Photo d'illustration

Photo d'illustration - JEAN-PIERRE MULLER / AFP

L'opératrice du Samu qui a négligé l'appel de détresse de Naomi Musenga reconnaît des propos "malvenus", mais refuse de "porter le chapeau" pour l'ensemble d'un système, défaillant selon elle.

Elle était à l'autre bout du fil lorsque Naomi Musenga, jeune femme de 22 ans, a appelé le Samu le 29 décembre dernier sans que sa détresse ne soit entendue, avant de mourir quelques heures plus tard à l'hôpital.
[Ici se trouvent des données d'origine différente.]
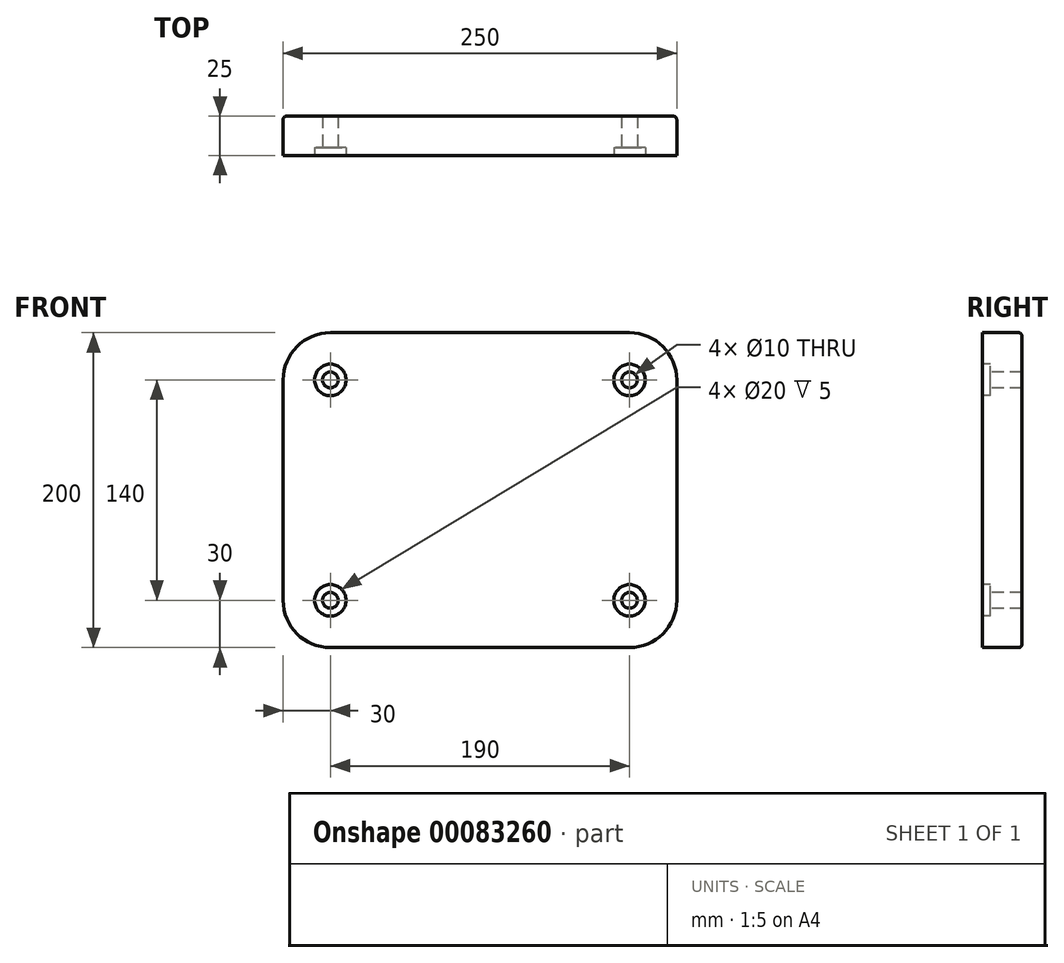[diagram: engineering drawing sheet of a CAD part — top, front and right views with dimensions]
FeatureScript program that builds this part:
annotation { "Feature Type Name" : "Feature", "Feature Type Description" : "" }
export const myFeature = defineFeature(function(context is Context, id is Id, definition is map)
    precondition{}
    {
        {
            var Q0;
            Q0=qCreatedBy(makeId("Front.planeOp"),FACE);
            var sketch = newSketch(context, id + "F0", { "sketchPlane" : qUnion([Q0])});
            skLineSegment(sketch, "E0.bottom", {"start": v(125, 100) * mm, "end": v(-125, 100) * mm});
            skLineSegment(sketch, "E0.top", {"start": v(125, -100) * mm, "end": v(-125, -100) * mm});
            skLineSegment(sketch, "E0.left", {"start": v(125, 100) * mm, "end": v(125, -100) * mm});
            skLineSegment(sketch, "E0.right", {"start": v(-125, 100) * mm, "end": v(-125, -100) * mm});
            skPoint(sketch, "E0.middle", {"position": v(0, 0) * mm});
            skSolve(sketch);
        }
        {
            var Q0;
            Q0=makeQuery(id+"F0.imprint","IMPRINT",FACE,{"disambiguationData":[TD([[makeQuery(id+"F0.imprint","IMPRINT",EDGE,{"derivedFrom":sQuery(id+"F0.wireOp",EDGE,"E0.bottom")}),1.0]])]});
            extrude(context, id + "F1", {"entities" : qUnion([Q0]), "depth" : 25 * mm});
        }
        {
            var Q0;
            Q0=makeQuery(id+"F1.opExtrude","SWEPT_EDGE",EDGE,{"disambiguationData":[OSD([sQuery(id+"F0.wireOp",EDGE,"E0.bottom"),sQuery(id+"F0.wireOp",EDGE,"E0.right")])]});
            var Q1;
            Q1=makeQuery(id+"F1.opExtrude","SWEPT_EDGE",EDGE,{"disambiguationData":[OSD([sQuery(id+"F0.wireOp",EDGE,"E0.top"),sQuery(id+"F0.wireOp",EDGE,"E0.right")])]});
            var Q2;
            Q2=makeQuery(id+"F1.opExtrude","SWEPT_EDGE",EDGE,{"disambiguationData":[OSD([sQuery(id+"F0.wireOp",EDGE,"E0.bottom"),sQuery(id+"F0.wireOp",EDGE,"E0.left")])]});
            var Q3;
            Q3=makeQuery(id+"F1.opExtrude","SWEPT_EDGE",EDGE,{"disambiguationData":[OSD([sQuery(id+"F0.wireOp",EDGE,"E0.top"),sQuery(id+"F0.wireOp",EDGE,"E0.left")])]});
            fillet(context, id + "F2", {"entities" : qUnion([Q0, Q1, Q2, Q3]), "radius" : 30 * mm, "tangentPropagation" : true, "allowEdgeOverflow" : false});
        }
        {
            var Q0;
            Q0=makeQuery(id+"F1.opExtrude","CAP_FACE",FACE,{"disambiguationData":[OSD([sQuery(id+"F0.wireOp",EDGE,"E0.bottom"),sQuery(id+"F0.wireOp",EDGE,"E0.top"),sQuery(id+"F0.wireOp",EDGE,"E0.left"),sQuery(id+"F0.wireOp",EDGE,"E0.right")])],"isStart":false});
            var sketch = newSketch(context, id + "F3", { "sketchPlane" : qUnion([Q0])});
            skPoint(sketch, "E1", {"position": v(-95, 70) * mm});
            skPoint(sketch, "E2", {"position": v(-95, -70) * mm});
            skPoint(sketch, "E3", {"position": v(95, -70) * mm});
            skPoint(sketch, "E4", {"position": v(95, 70) * mm});
            skSolve(sketch);
        }
        {
            var Q0;
            Q0=sQuery(id+"F3.wireOp",VERTEX,"E1");
            var Q1;
            Q1=sQuery(id+"F3.wireOp",VERTEX,"E2");
            var Q2;
            Q2=sQuery(id+"F3.wireOp",VERTEX,"E3");
            var Q3;
            Q3=sQuery(id+"F3.wireOp",VERTEX,"E4");
            var Q4;
            Q4=makeQuery(id+"F1.opExtrude","SWEPT_BODY",BODY,{"disambiguationData":[OSD([sQuery(id+"F0.wireOp",EDGE,"E0.bottom"),sQuery(id+"F0.wireOp",EDGE,"E0.top"),sQuery(id+"F0.wireOp",EDGE,"E0.left"),sQuery(id+"F0.wireOp",EDGE,"E0.right")])]});
            hole(context, id + "F4", {"style" : HoleStyle.C_BORE, "endStyle" : HoleEndStyle.THROUGH, "holeDiameter" : 10 * mm, "cBoreDiameter" : 20 * mm, "cBoreDepth" : 5 * mm, "locations" : qUnion([Q0, Q1, Q2, Q3]), "scope" : qUnion([Q4]), "isTappedThrough" : true});
        }
        {
            var Q0;
            Q0=makeQuery(id+"F1.opExtrude","CAP_EDGE",EDGE,{"disambiguationData":[OSD([sQuery(id+"F0.wireOp",EDGE,"E0.top")])],"isStart":true});
            fillet(context, id + "F5", {"entities" : qUnion([Q0]), "radius" : 2 * mm, "tangentPropagation" : true, "allowEdgeOverflow" : false});
        }
    });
L'opératrice du Samu, visée par une enquête préliminaire pour "non-assistance à personne en péril", s'est exprimée pour la première fois dimanche dans l'émission 66 minutes de M6.

Propos "malvenus"

"Bouleversée" selon son avocat, qui s'exprimait vendredi sur BFMTV, l'opératrice reconnaît des phrases "malvenues" dans son échange avec Naomi Musenga. Elle assume cependant d'avoir renvoyé la jeune femme vers SOS médecin.

"Leur échange, en réalité, c'est 'Cette jeune femme est indisposée'. (...) Quand vous avez 2000 appels en moyenne (...) par jour et qu'on vous dit 'J'ai mal au ventre' (...) c’est vrai que le premier réflexe c’est de penser qu’il n’y a pas d’urgence absolue et qu’il faut aller voir son médecin traitant", rappelait l'avocat de l'opératrice sur BFMTV.

"Pression permanente"

Aux yeux de cette dernière, il est hors de question d'endosser l'entière responsabilité de ce dysfonctionnement:

"Ça suffit de porter toujours le chapeau pour le système!", clame l'opératrice du Samu, qui explique sa réaction par le contexte de cet appel.
"On est sous pression en permanence. On travaille douze heures d’affilée. Ce sont des conditions de travail qui sont pénibles. Je peux rester deux ou trois heures accrochée à mon téléphone, parce que je n’ai pas le temps de me lever tellement ça déborde de partout. Quand on passe en procédure dégradée parce qu’il y a beaucoup plus d’appels que de monde censé les gérer, on n’y arrive pas !"

"Apaisement"

L'opératrice s'inquiète enfin des réactions violentes suscitées par ce cas, et craint pour sa sécurité et celle de ses collègues:

"Je suis lynchée sur la place publique. Je pense que si les gens connaissaient mon visage et mon nom, je ne serais plus de ce monde aujourd’hui. Je suis à la maison, mais j’ai des collègues qui ont eu des menaces, bien sûr. Les équipes qui vont intervenir sur le terrain risquent aussi de se faire caillasser."

Les frères de Naomi Musenga, qui estiment "ne pas pouvoir en vouloir" à l'opératrice en raison de ses conditions de travail, appellent à l'apaisement, comme le reste de leur famille.